### [Text under study]
From fad8e4291da5e3243e086622df63cb952db444d8 Mon Sep 17 00:00:00 2001
From: "Liam R. Howlett" <Liam.Howlett@oracle.com>
Date: Fri, 14 Apr 2023 10:57:26 -0400
Subject: maple_tree: make maple state reusable after mas_empty_area_rev()

Stop using maple state min/max for the range by passing through pointers
for those values.  This will allow the maple state to be reused without
resetting.

Also add some logic to fail out early on searching with invalid
arguments.

Link: https://lkml.kernel.org/r/20230414145728.4067069-1-Liam.Howlett@oracle.com
Fixes: 54a611b60590 ("Maple Tree: add new data structure")
Signed-off-by: Liam R. Howlett <Liam.Howlett@oracle.com>
Reported-by: Rick Edgecombe <rick.p.edgecombe@intel.com>
Cc: <stable@vger.kernel.org>
Signed-off-by: Andrew Morton <akpm@linux-foundation.org>
---
 lib/maple_tree.c | 27 +++++++++++++--------------
 1 file changed, 13 insertions(+), 14 deletions(-)

diff --git a/lib/maple_tree.c b/lib/maple_tree.c
index 7ff2a821a2a1..d197b49eee67 100644
--- a/lib/maple_tree.c
+++ b/lib/maple_tree.c
@@ -4965,7 +4965,8 @@ not_found:
  * Return: True if found in a leaf, false otherwise.

### [Questions on the material]
1. In the maple tree patch, rewrite everything from "diff --git a/lib/maple_tree.c" down to "leaf, false otherwise.", swapping "leaf" for "node".
2. Name every person mentioned in the maple tree patch.
3. Write the next part of the maple tree patch, picking up after its last line.
The material that comes after the patch stands apart from it.

### [Entries supplied]
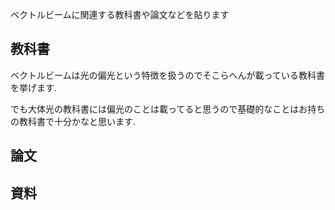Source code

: ベクトルビームに関連する教科書や論文などを貼ります

## 教科書

ベクトルビームは光の偏光という特徴を扱うのでそこらへんが載っている教科書を挙げます.

でも大体光の教科書には偏光のことは載ってると思うので基礎的なことはお持ちの教科書で十分かなと思います.

## 論文

## 資料
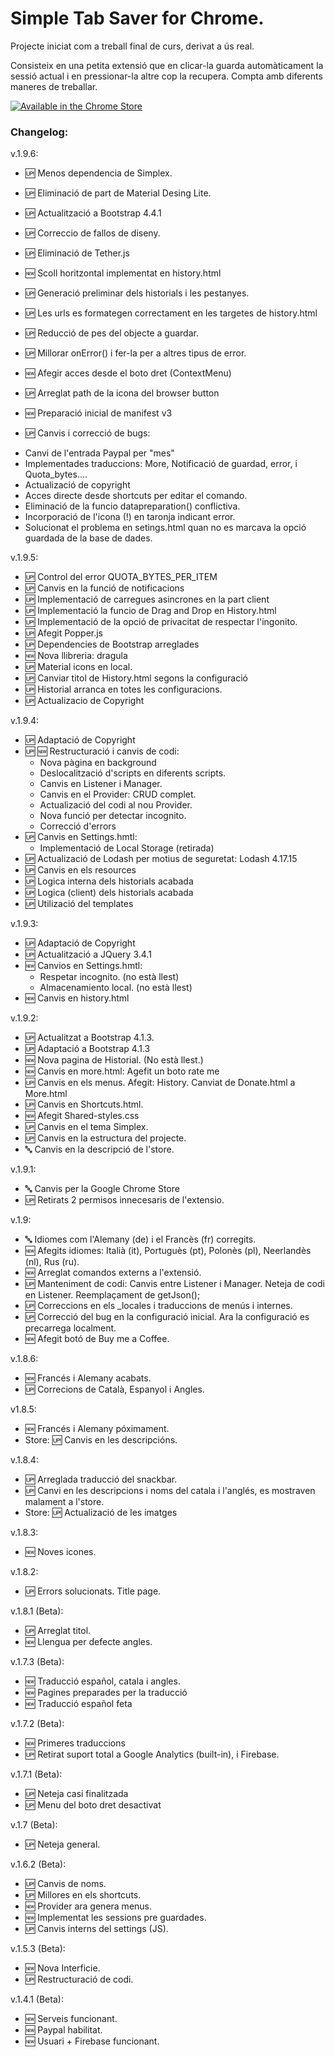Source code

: # Simple Tab Saver for Chrome.

Projecte iniciat com a treball final de curs, derivat a ús real.

Consisteix en una petita extensió que en clicar-la guarda automàticament la sessió actual i en pressionar-la altre cop la recupera.
Compta amb diferents maneres de treballar.

[![Available in the Chrome Store](https://developer.chrome.com/webstore/images/ChromeWebStore_BadgeWBorder_v2_206x58.png)](https://chrome.google.com/webstore/detail/simple-tab-saver/poliinbejkeohgkakcjhnidgbalekdnj)

### Changelog: 


v.1.9.6:

* 🆙 Menos dependencia de Simplex.
* 🆙 Eliminació de part de Material Desing Lite.
* 🆙 Actualització a Bootstrap 4.4.1

* 🆙 Correccio de fallos de diseny.
* 🆙 Eliminació de Tether.js

* 🆕 Scoll horitzontal implementat en history.html
* 🆙 Generació preliminar dels historials i les pestanyes.
* 🆙 Les urls es formategen correctament en les targetes de history.html

* 🆙 Reducció de pes del objecte a guardar.
* 🆙 Millorar onError() i fer-la per a altres tipus de error.
* 🆕 Afegir acces desde el boto dret (ContextMenu)

* 🆙 Arreglat path de la icona del browser button

* 🆕 Preparació inicial de manifest v3
* 🆙 Canvis i correcció de bugs:
- Canvi de l'entrada Paypal per "mes"
- Implementades traduccions: More, Notificació de guardad, error, i Quota_bytes....
- Actualizació de copyright
- Acces directe desde shortcuts per editar el comando.
- Eliminació de la funcio datapreparation() conflictiva.
- Incorporació de l'icona (!) en taronja indicant error.
- Solucionat el problema en setings.html quan no es marcava la opció guardada de la base de dades.

v.1.9.5:

* 🆙 Control del error QUOTA_BYTES_PER_ITEM
* 🆙 Canvis en la funció de notificacions
* 🆙 Implementació de carregues asincrones en la part client
* 🆙 Implementació la funcio de Drag and Drop en History.html
* 🆙 Implementació de la opció de privacitat de respectar l'ingonito.
* 🆙 Afegit Popper.js
* 🆙 Dependencies de Bootstrap arreglades
* 🆕 Nova llibreria: dragula
* 🆙 Material icons en local.
* 🆙 Canviar titol de History.html segons la configuració
* 🆙 Historial arranca en totes les configuracions.
* 🆙 Actualizacio de Copyright


v.1.9.4:
* 🆙 Adaptació de Copyright
* 🆙 🆕 Restructuració i canvis de codi:
   * Nova pàgina en background
   * Deslocalització d'scripts en diferents scripts.
   * Canvis en Listener i Manager.
   * Canvis en el Provider: CRUD complet.
   * Actualizació del codi al nou Provider.
   * Nova funció per detectar incognito.
   * Correcció d'errors
* 🆙 Canvis en Settings.hmtl:
   * Implementació de Local Storage (retirada)
* 🆙 Actualizació de Lodash per motius de seguretat: Lodash 4.17.15
* 🆙 Canvis en els resources
* 🆙 Logica interna dels historials acabada
* 🆙 Logica (client) dels historials acabada
* 🆙 Utilizació del templates

v.1.9.3:
* 🆙 Adaptació de Copyright
* 🆙 Actualització a JQuery 3.4.1
* 🆕 Canvios en Settings.hmtl:
    * Respetar incognito. (no està llest)
    * Almacenamiento local. (no està llest)
* 🆕 Canvis en history.html

v.1.9.2:
* 🆙 Actualitzat a Bootstrap 4.1.3.
* 🆙 Adaptació a Bootstrap 4.1.3 
* 🆕 Nova pagina de Historial. (No està llest.)
* 🆕 Canvis en more.html: Agefit un boto rate me
* 🆙 Canvis en els menus. Afegit: History. Canviat de Donate.html a More.html
* 🆙 Canvis en Shortcuts.html.
* 🆕 Afegit Shared-styles.css
* 🆙 Canvis en el tema Simplex.
* 🆙 Canvis en la estructura del projecte.
* 🔤 Canvis en la descripció de l'store.

v.1.9.1:
* 🔤 Canvis per la Google Chrome Store
* 🆙 Retirats 2 permisos innecesaris de l'extensio.

v.1.9:
* 🔤 Idiomes com l'Alemany (de) i el Francès (fr) corregits.
* 🆕 Afegits idiomes: Italià (it), Portuguès (pt), Polonès (pl), Neerlandès (nl), Rus (ru).
* 🆕 Arreglat comandos externs a l'extensió.
* 🆙 Manteniment de codi: Canvis entre Listener i Manager. Neteja de codi en Listener. Reemplaçament de getJson();
* 🆙 Correccions en els _locales i traduccions de menús i internes.
* 🆙 Correcció del bug en la configuració inicial. Ara la configuració es precarrega localment.
* 🆕 Afegit botó de Buy me a Coffee.

v.1.8.6:
* 🆕 Francés i Alemany acabats.
* 🆙 Correcions de Català, Espanyol i Angles.

v1.8.5:
* 🆕 Francés i Alemany póximament.
* Store: 🆙 Canvis en les descripcións.

v.1.8.4:
* 🆙 Arreglada traducció del snackbar.
* 🆙 Canvi en les descripcions i noms del catala i l'anglés, es mostraven malament a l'store.
* Store: 🆙 Actualizació de les imatges

v.1.8.3:
* 🆕 Noves icones.

v.1.8.2:
* 🆙 Errors solucionats. Title page.

v.1.8.1 (Beta):
* 🆙 Arreglat titol.
* 🆕 Llengua per defecte angles.

v.1.7.3 (Beta):
* 🆕 Traducció español, catala i angles.
* 🆕 Pagines preparades per la traducció
* 🆕 Traducció español feta

v.1.7.2 (Beta):
* 🆕 Primeres traduccions
* 🆙 Retirat suport total a Google Analytics (built-in), i Firebase.

v.1.7.1 (Beta):
* 🆙 Neteja casi finalitzada
* 🆙 Menu del boto dret desactivat

v.1.7 (Beta):
* 🆙 Neteja general.

v.1.6.2 (Beta):
* 🆙 Canvis de noms.
* 🆙 Millores en els shortcuts.
* 🆕 Provider ara genera menus.
* 🆕 Implementat les sessions pre guardades.
* 🆙 Canvis interns del settings (JS).

v.1.5.3 (Beta):
* 🆕 Nova Interficie.
* 🆙 Restructuració de codi.

v.1.4.1 (Beta):
* 🆕 Serveis funcionant.
* 🆕 Paypal habilitat.
* 🆕 Usuari + Firebase funcionant.
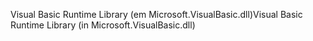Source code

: <span data-ttu-id="17b5c-101">Visual Basic Runtime Library (em Microsoft.VisualBasic.dll)</span><span class="sxs-lookup"><span data-stu-id="17b5c-101">Visual Basic Runtime Library (in Microsoft.VisualBasic.dll)</span></span>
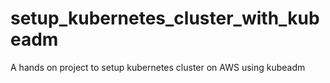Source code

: # setup_kubernetes_cluster_with_kubeadm
A hands on project to setup kubernetes cluster on AWS using kubeadm

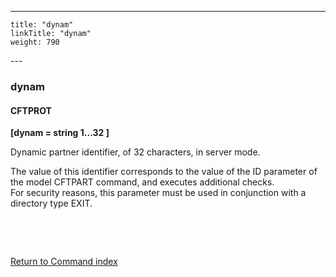 ---
    title: "dynam"
    linkTitle: "dynam"
    weight: 790
---<span id="dynam"></span>

### dynam

#### CFTPROT

****[dynam = string 1...32 ]****

Dynamic partner identifier, of 32 characters, in server mode.

The value of this identifier corresponds to the value of the ID parameter
of the model CFTPART command, and executes additional checks.  
For security reasons, this parameter must be used in conjunction with
a directory type EXIT.

 

 

[Return to Command index](../../)

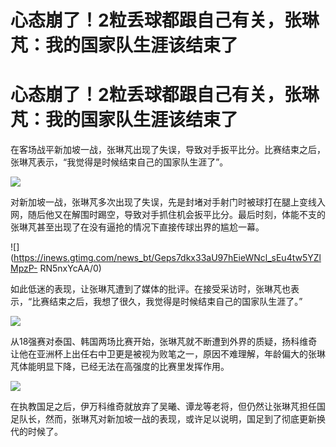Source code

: # 心态崩了！2粒丢球都跟自己有关，张琳芃：我的国家队生涯该结束了

# 心态崩了！2粒丢球都跟自己有关，张琳芃：我的国家队生涯该结束了

在客场战平新加坡一战，张琳芃出现了失误，导致对手扳平比分。比赛结束之后，张琳芃表示，“我觉得是时候结束自己的国家队生涯了”。

![](https://inews.gtimg.com/news_bt/O6Q_GLktxtOv5HISl0EXLZRBwSk0Rz3mcsnbgPbzna5sIAA/1000)

对新加坡一战，张琳芃多次出现了失误，先是封堵对手射门时被球打在腿上变线入网，随后他又在解围时踢空，导致对手抓住机会扳平比分。最后时刻，体能不支的张琳芃甚至出现了在没有逼抢的情况下直接传球出界的尴尬一幕。

![](https://inews.gtimg.com/news_bt/Geps7dkx33aU97hEieWNcl_sEu4tw5YZlMpzP-
RN5nxYcAA/0)

如此低迷的表现，让张琳芃遭到了媒体的批评。在接受采访时，张琳芃也表示，“比赛结束之后，我想了很久，我觉得是时候结束自己的国家队生涯了。”

![](https://inews.gtimg.com/news_bt/OblT1x15HWd-y4j0NxQpWWCQQoiVDx7lf0xOVxEIOJEGQAA/1000)

从18强赛对泰国、韩国两场比赛开始，张琳芃就不断遭到外界的质疑，扬科维奇让他在亚洲杯上出任右中卫更是被视为败笔之一，原因不难理解，年龄偏大的张琳芃体能明显下降，已经无法在高强度的比赛里发挥作用。

![](https://inews.gtimg.com/news_bt/OCMz29NmzJjfECgZsEX5nXYHOmiB70tveB5eDD6tA_qPUAA/1000)

在执教国足之后，伊万科维奇就放弃了吴曦、谭龙等老将，但仍然让张琳芃担任国足队长，然而，张琳芃对新加坡一战的表现，或许足以说明，国足到了彻底更新换代的时候了。


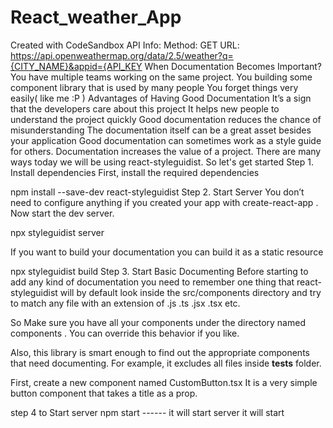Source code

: # React_weather_App
Created with CodeSandbox
API Info:
Method: GET URL: https://api.openweathermap.org/data/2.5/weather?q={CITY_NAME}&appid={API_KEY
When Documentation Becomes Important?
You have multiple teams working on the same project.
You building some component library that is used by many people
You forget things very easily( like me :P )
Advantages of Having Good Documentation
It’s a sign that the developers care about this project
It helps new people to understand the project quickly
Good documentation reduces the chance of misunderstanding
The documentation itself can be a great asset besides your application
Good documentation can sometimes work as a style guide for others.
Documentation increases the value of a project.
There are many ways today we will be using react-styleguidist. So let's get started
Step 1. Install dependencies
First, install the required dependencies

npm install --save-dev react-styleguidist
Step 2. Start Server
You don’t need to configure anything if you created your app with create-react-app . Now start the dev server.

npx styleguidist server

If you want to build your documentation you can build it as a static resource

npx styleguidist build
Step 3. Start Basic Documenting
Before starting to add any kind of documentation you need to remember one thing that react-styleguidist will by default look inside the src/components directory and try to match any file with an extension of .js .ts .jsx .tsx etc.

So Make sure you have all your components under the directory named components . You can override this behavior if you like.

Also, this library is smart enough to find out the appropriate components that need documenting. For example, it excludes all files inside __tests__ folder.

First, create a new component named CustomButton.tsx It is a very simple button component that takes a title as a prop.

step 4 to Start server
npm start ------ it will start server
it will start 
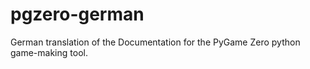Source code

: # pgzero-german
German translation of the Documentation for the PyGame Zero python game-making tool.
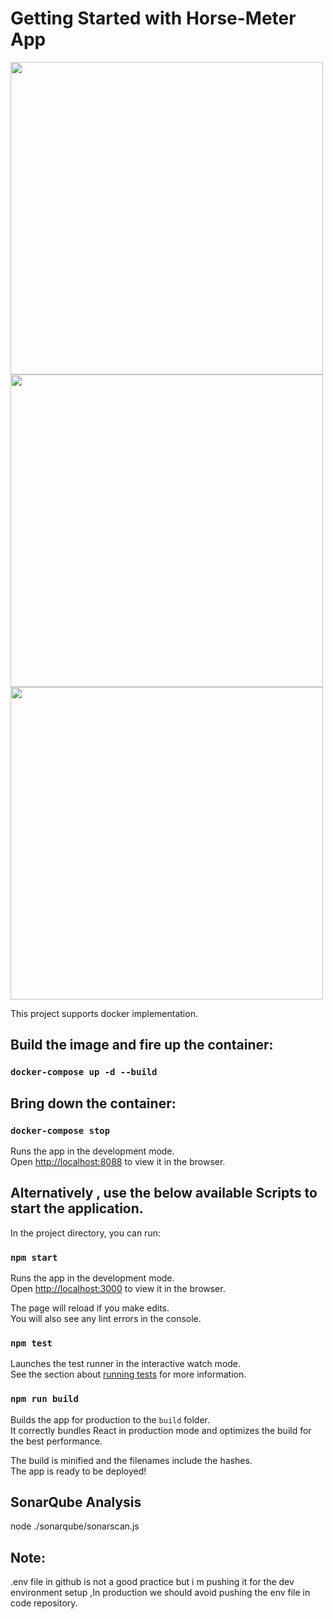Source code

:# Getting Started with Horse-Meter App

<img src="https://user-images.githubusercontent.com/54072018/191208814-e7fba8bf-746a-4017-b59e-af7e7699061e.png" width="500" /> <img src="https://user-images.githubusercontent.com/54072018/189565244-407b47c5-6eb5-456b-ae8c-d7b66118b1c0.png" width="500" /> <img src="https://user-images.githubusercontent.com/54072018/189565065-e28ebf62-481d-4466-a723-881f7ab6516b.png" width="500" />

This project supports docker implementation.
## Build the image and fire up the container:
### `docker-compose up -d --build`

## Bring down the container:
### `docker-compose stop`

Runs the app in the development mode.\
Open [http://localhost:8088](http://localhost:8088) to view it in the browser.


## Alternatively , use the below available Scripts to start the application.

In the project directory, you can run:

### `npm start`

Runs the app in the development mode.\
Open [http://localhost:3000](http://localhost:3000) to view it in the browser.

The page will reload if you make edits.\
You will also see any lint errors in the console.

### `npm test`

Launches the test runner in the interactive watch mode.\
See the section about [running tests](https://facebook.github.io/create-react-app/docs/running-tests) for more information.

### `npm run build`

Builds the app for production to the `build` folder.\
It correctly bundles React in production mode and optimizes the build for the best performance.

The build is minified and the filenames include the hashes.\
The app is ready to be deployed!

## SonarQube Analysis
 node ./sonarqube/sonarscan.js
 
 ## Note:
 .env file in github is not a good practice but i m pushing it for the dev environment setup ,In production we should avoid pushing the env file in code repository.

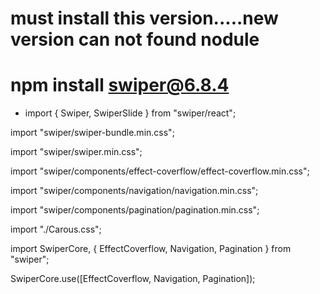 # must install this version.....new version can not found nodule
# npm install swiper@6.8.4

* import { Swiper, SwiperSlide } from "swiper/react";

import "swiper/swiper-bundle.min.css";

import "swiper/swiper.min.css";

import "swiper/components/effect-coverflow/effect-coverflow.min.css";

import "swiper/components/navigation/navigation.min.css";

import "swiper/components/pagination/pagination.min.css";

import "./Carous.css";

import SwiperCore, { EffectCoverflow, Navigation, Pagination } from "swiper";

SwiperCore.use([EffectCoverflow, Navigation, Pagination]);
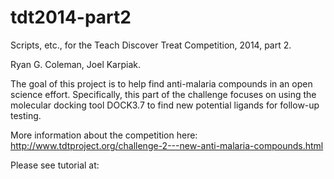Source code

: tdt2014-part2
=============

Scripts, etc., for the Teach Discover Treat Competition, 2014, part 2.

Ryan G. Coleman, Joel Karpiak.

The goal of this project is to help find anti-malaria compounds in an open science effort. Specifically, this part of the challenge focuses on using the molecular docking tool DOCK3.7 to find new potential ligands for follow-up testing.

More information about the competition here: 
http://www.tdtproject.org/challenge-2---new-anti-malaria-compounds.html

Please see tutorial at: 
<coming soon>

### [Expected outputs]
1.
diff --git a/lib/maple_tree.c b/lib/maple_tree.c
index 7ff2a821a2a1..d197b49eee67 100644
--- a/lib/maple_tree.c
+++ b/lib/maple_tree.c
@@ -4965,7 +4965,8 @@ not_found:
  * Return: True if found in a node, false otherwise.

2. Liam R. Howlett, Rick Edgecombe, Andrew Morton

3.
  *
  */
-static bool mas_rev_awalk(struct ma_state *mas, unsigned long size)
+static bool mas_rev_awalk(struct ma_state *mas, unsigned long size,
+		unsigned long *gap_min, unsigned long *gap_max)
 {
 	enum maple_type type = mte_node_type(mas->node);
 	struct maple_node *node = mas_mn(mas);
@@ -5030,8 +5031,8 @@ static bool mas_rev_awalk(struct ma_state *mas, unsigned long size)
 
 	if (unlikely(ma_is_leaf(type))) {
 		mas->offset = offset;
-		mas->min = min;
-		mas->max = min + gap - 1;
+		*gap_min = min;
+		*gap_max = min + gap - 1;
 		return true;
 	}
 
@@ -5307,6 +5308,9 @@ int mas_empty_area(struct ma_state *mas, unsigned long min,
 	unsigned long *pivots;
 	enum maple_type mt;
 
+	if (min >= max)
+		return -EINVAL;
+
 	if (mas_is_start(mas))
 		mas_start(mas);
 	else if (mas->offset >= 2)
@@ -5361,6 +5365,9 @@ int mas_empty_area_rev(struct ma_state *mas, unsigned long min,
 {
 	struct maple_enode *last = mas->node;
 
+	if (min >= max)
+		return -EINVAL;
+
 	if (mas_is_start(mas)) {
 		mas_start(mas);
 		mas->offset = mas_data_end(mas);
@@ -5380,7 +5387,7 @@ int mas_empty_area_rev(struct ma_state *mas, unsigned long min,
 	mas->index = min;
 	mas->last = max;
 
-	while (!mas_rev_awalk(mas, size)) {
+	while (!mas_rev_awalk(mas, size, &min, &max)) {
 		if (last == mas->node) {
 			if (!mas_rewind_node(mas))
 				return -EBUSY;
@@ -5395,17 +5402,9 @@ int mas_empty_area_rev(struct ma_state *mas, unsigned long min,
 	if (unlikely(mas->offset == MAPLE_NODE_SLOTS))
 		return -EBUSY;
 
-	/*
-	 * mas_rev_awalk() has set mas->min and mas->max to the gap values.  If
-	 * the maximum is outside the window we are searching, then use the last
-	 * location in the search.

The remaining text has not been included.